A Formal Announcement
I have failed.
Well, what is “failure,” anyway? In the conventional sense, I tried to go from Point A to Point B and somehow ended up way at Point Z. In the literal sense, I tried to leverage the connections of sport for a development NGO to design curriculum-based development projects in a rural town in South Africa, yet now suddenly find myself scrapping together last-minute positions for my team at international volunteer programs in the Western Cape.
My “venture” (was it ever really a venture to begin with?) has officially imploded, exploded, been obliterated, etc. In retrospect, it was nearly predictable, though I would have never dreamed it could actually happen. In any sense, it was completely out of my control, and the specific reasons that the Mighty City Ambassador Program is breathing its first and final breaths at the same time is neither here nor there.
My point is that I have a message to deliver, a beacon of hope for anyone who is struggling with their venture or summer project, because I am a prophet from land of the mythical, legendary Starr fellows whose ventures have Failed:
I am here to say that I am still alive even if my venture is not, and while I would not like to disclose how many anxiety attacks I’ve had this week, I am beginning to become extremely grateful for this disastrous situation.
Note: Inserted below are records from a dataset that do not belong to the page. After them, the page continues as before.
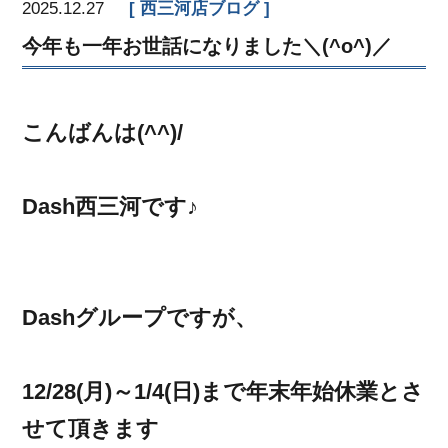
2025.12.27
西三河店ブログ
今年も一年お世話になりました＼(^o^)／
こんばんは(^^)/
Dash西三河です♪
Dashグループですが、
12/28(月)～1/4(日)まで年末年始休業とさ
せて頂きます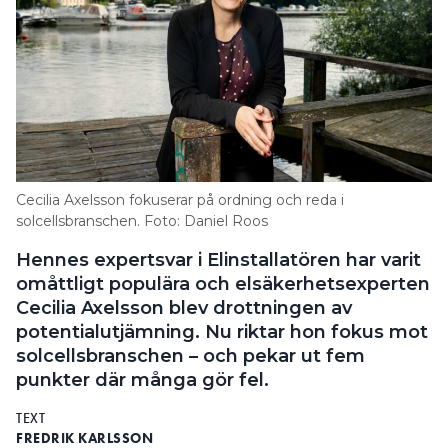
Cecilia Axelsson fokuserar på ordning och reda i
solcellsbranschen. Foto: Daniel Roos
Hennes expertsvar i Elinstallatören har varit
omåttligt populära och elsäkerhetsexperten
Cecilia Axelsson blev drottningen av
potentialutjämning. Nu riktar hon fokus mot
solcellsbranschen – och pekar ut fem
punkter där många gör fel.
TEXT
FREDRIK KARLSSON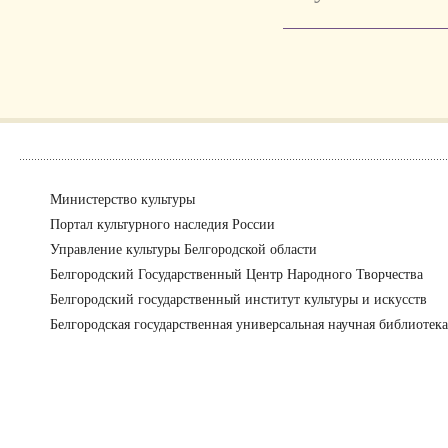
Министерство культуры
Портал культурного наследия России
Управление культуры Белгородской области
Белгородский Государственный Центр Народного Творчества
Белгородский государственный институт культуры и искусств
Белгородская государственная универсальная научная библиотека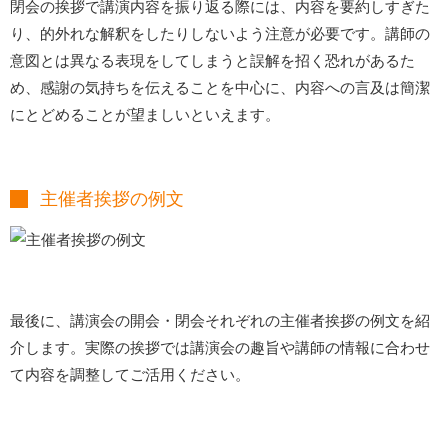
閉会の挨拶で講演内容を振り返る際には、内容を要約しすぎた
り、的外れな解釈をしたりしないよう注意が必要です。講師の
意図とは異なる表現をしてしまうと誤解を招く恐れがあるた
め、感謝の気持ちを伝えることを中心に、内容への言及は簡潔
にとどめることが望ましいといえます。
主催者挨拶の例文
最後に、講演会の開会・閉会それぞれの主催者挨拶の例文を紹
介します。実際の挨拶では講演会の趣旨や講師の情報に合わせ
て内容を調整してご活用ください。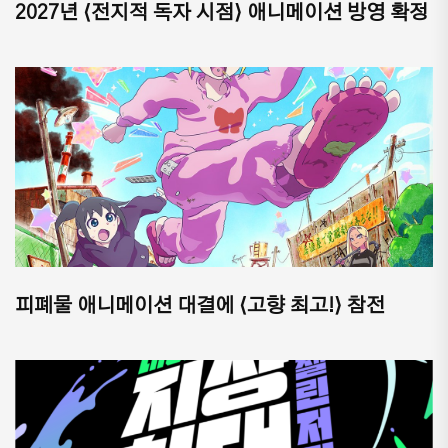
2027년 ⟨전지적 독자 시점⟩ 애니메이션 방영 확정
피폐물 애니메이션 대결에 ⟨고향 최고!⟩ 참전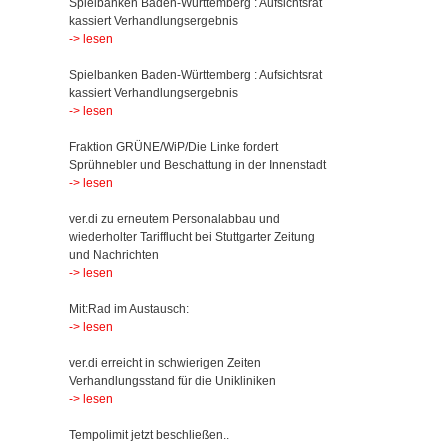
Spielbanken Baden-Württemberg : Aufsichtsrat
kassiert Verhandlungsergebnis
-> lesen
Spielbanken Baden-Württemberg : Aufsichtsrat
kassiert Verhandlungsergebnis
-> lesen
Fraktion GRÜNE/WiP/Die Linke fordert
Sprühnebler und Beschattung in der Innenstadt
-> lesen
ver.di zu erneutem Personalabbau und
wiederholter Tarifflucht bei Stuttgarter Zeitung
und Nachrichten
-> lesen
Mit:Rad im Austausch:
-> lesen
ver.di erreicht in schwierigen Zeiten
Verhandlungsstand für die Unikliniken
-> lesen
Tempolimit jetzt beschließen..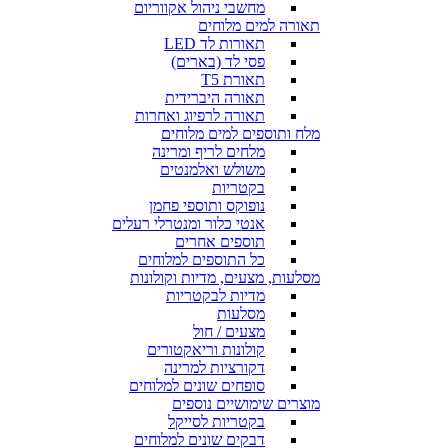
מחשבי ניהול אקווריום
תאורה למים מלוחים
תאורות לד LED
פסי לד (בארים)
תאורת T5
תאורה היברידית
תאורה לרפיוג ואחרות
מלח ותוספים למים מלוחים
מלחים לריף ומרינה
משולש ואלמנטים
בקטריות
נופוקס ותוספי פחמן
אנטי כלור ומנטרלי רעלים
תוספים אחרים
כל התוספים למלוחים
מסלעות, מצעים, מדיות וקולונות
מדיות לבקטריות
מסלעות
מצעים / חול
קולונות וריאקטורים
דקורציות למרינה
סופחים שונים למלוחים
מוצרים שימושיים נוספים
בקטריות לסייקל
דבקים שונים למלוחים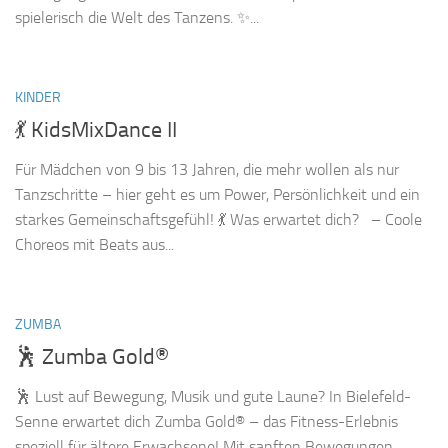
spielerisch die Welt des Tanzens. ✨...
KINDER
💃 KidsMixDance II
Für Mädchen von 9 bis 13 Jahren, die mehr wollen als nur
Tanzschritte – hier geht es um Power, Persönlichkeit und ein
starkes Gemeinschaftsgefühl! 💃 Was erwartet dich? – Coole
Choreos mit Beats aus...
ZUMBA
🕺 Zumba Gold®
🕺 Lust auf Bewegung, Musik und gute Laune? In Bielefeld-
Senne erwartet dich Zumba Gold® – das Fitness-Erlebnis
speziell für ältere Erwachsene! Mit sanften Bewegungen,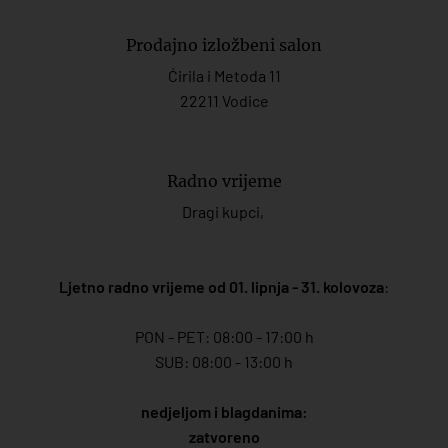
Prodajno izložbeni salon
Ćirila i Metoda 11
22211 Vodice
Radno vrijeme
Dragi kupci,
Ljetno radno vrijeme od 01. lipnja - 31. kolovoza
:
PON - PET: 08:00 - 17:00 h
SUB: 08:00 - 13:00 h
nedjeljom i blagdanima:
zatvoreno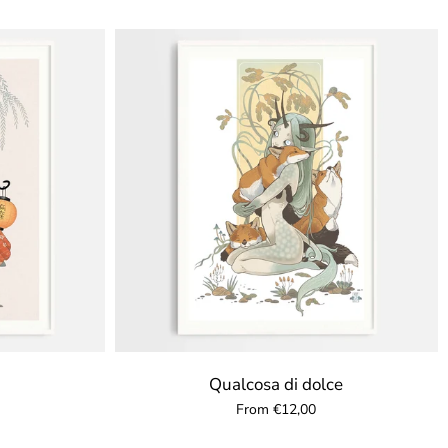
Qualcosa di dolce
From €12,00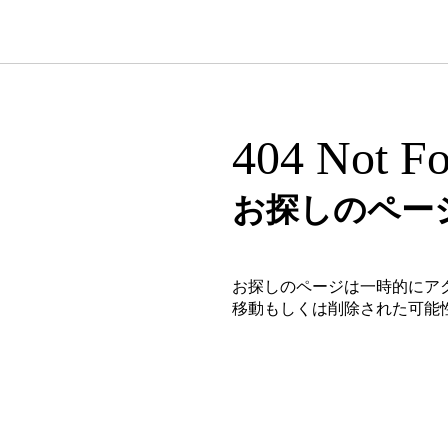
404 Not F
お探しのペー
お探しのページは一時的にア
移動もしくは削除された可能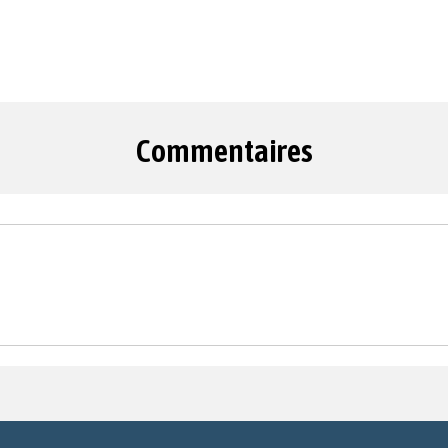
Commentaires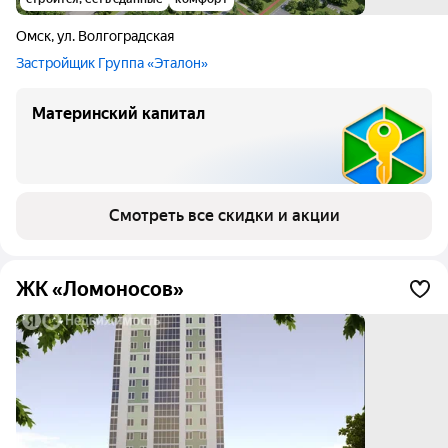
договора (приобретение объекта
Омск
,
ул. Волгоградская
недвижимости возможно в 35 регионах РФ
с недостаточным уровнем строительства
Застройщик Группа «Эталон»
многоквартирных домов, либо в городах с
населением до 50000 человек по данным
Материнский капитал
Росстата, кроме городов Московской и
Ленинградской обл.). Необходимо
предоставление свидетельств о рождении
и подтверждение гражданства всех детей.
Смотреть все скидки и акции
ЖК «Ломоносов»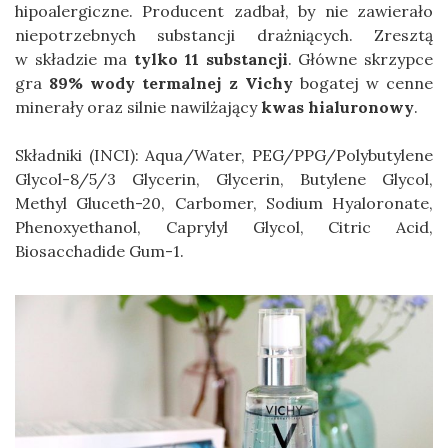
hipoalergiczne. Producent zadbał, by nie zawierało
niepotrzebnych substancji drażniących. Zresztą
w składzie ma
tylko 11 substancji
. Główne skrzypce
gra
89% wody termalnej z Vichy
bogatej w cenne
minerały oraz silnie nawilżający
kwas hialuronowy
.
Składniki (INCI): Aqua/Water, PEG/PPG/Polybutylene
Glycol-8/5/3 Glycerin, Glycerin, Butylene Glycol,
Methyl Gluceth-20, Carbomer, Sodium Hyaloronate,
Phenoxyethanol, Caprylyl Glycol, Citric Acid,
Biosacchadide Gum-1.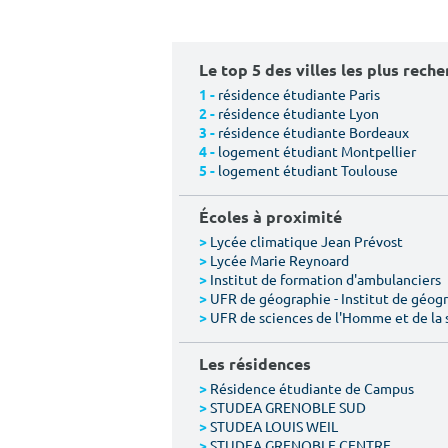
Le top 5 des villes les plus rech
résidence étudiante Paris
1 -
résidence étudiante Lyon
2 -
résidence étudiante Bordeaux
3 -
logement étudiant Montpellier
4 -
logement étudiant Toulouse
5 -
Écoles à proximité
Lycée climatique Jean Prévost
>
Lycée Marie Reynoard
>
Institut de formation d'ambulanciers
>
UFR de géographie - Institut de géogr
>
UFR de sciences de l'Homme et de la 
>
Les résidences
Résidence étudiante de Campus
>
STUDEA GRENOBLE SUD
>
STUDEA LOUIS WEIL
>
STUDEA GRENOBLE CENTRE
>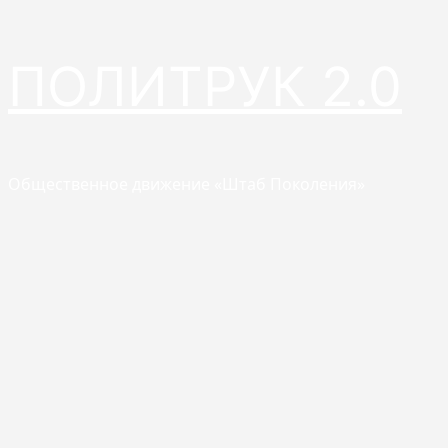
Перейти
ПОЛИТРУК 2.0
к
содержимому
Общественное движение «Штаб Поколения»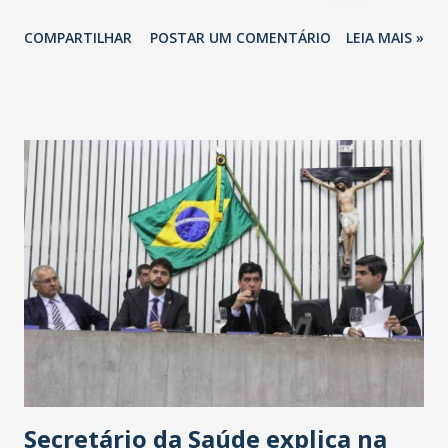
totalizando na Rede 25 mil vendedores. A localização da
COMPARTILHAR
POSTAR UM COMENTÁRIO
LEIA MAIS »
Havan Fortaleza ainda não foi anunciada oficialmente, mas
fontes extraoficiais indicam, que será na Avenida
Washington Soares-Messejana. Uma coisa é certa: será a
maior loja Havan do Brasil.
Secretário da Saúde explica na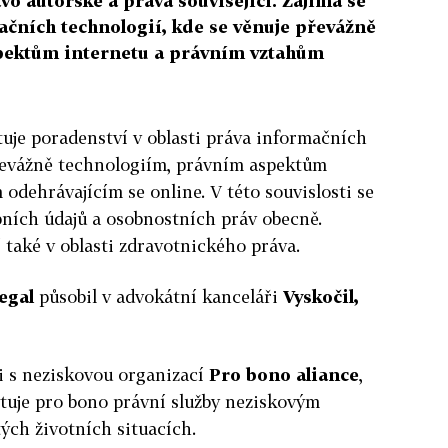
vo autorské a práva související. Zajímá se
ačních technologií, kde se věnuje převážně
pektům internetu a právním vztahům
uje poradenství v oblasti práva informačních
převážně technologiím, právním aspektům
odehrávajícím se online. V této souvislosti se
ních údajů a osobnostních práv obecně.
 také v oblasti zdravotnického práva.
egal
působil v advokátní kanceláři
Vyskočil,
ci s neziskovou organizací
Pro bono aliance
,
tuje pro bono právní služby neziskovým
tých životních situacích.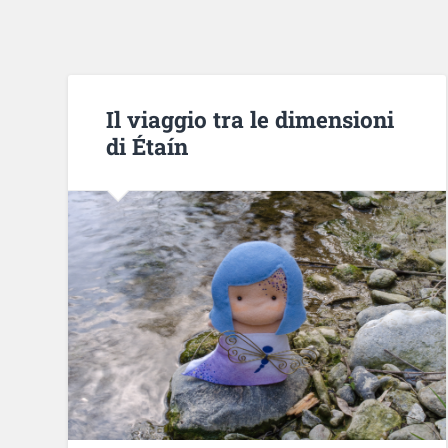
Il viaggio tra le dimensioni
di Étaín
Because I do not believe this is failure—this is a chance to rewrite my narrative. I came here for one thing, and it didn’t work. Did I expect to be reaching out to every possible connection I have in South Africa looking for anything from a couch to sleep on to a volunteer program looking for four international students last minute? No. But, I am amazed by the support and generosity from affiliates of Brown, Swearer, and Starr around the world, and I am extremely confident that my brilliant team will push through and leave this country next month having gained an exceptional amount of knowledge and experience.
This week has been the complete and utter destruction of the work I put my heart and soul into for the last year, but I am pushing myself to keep asking: what can I learn from this? So rarely does one receive the chance to completely start over from scratch. This is not my future anymore—it never really was—and I encourage everyone in this community to push past failures, big or small, and take it as an opportunity to rewrite your narrative, because sometimes these unexpected changes can reveal a new, brighter path.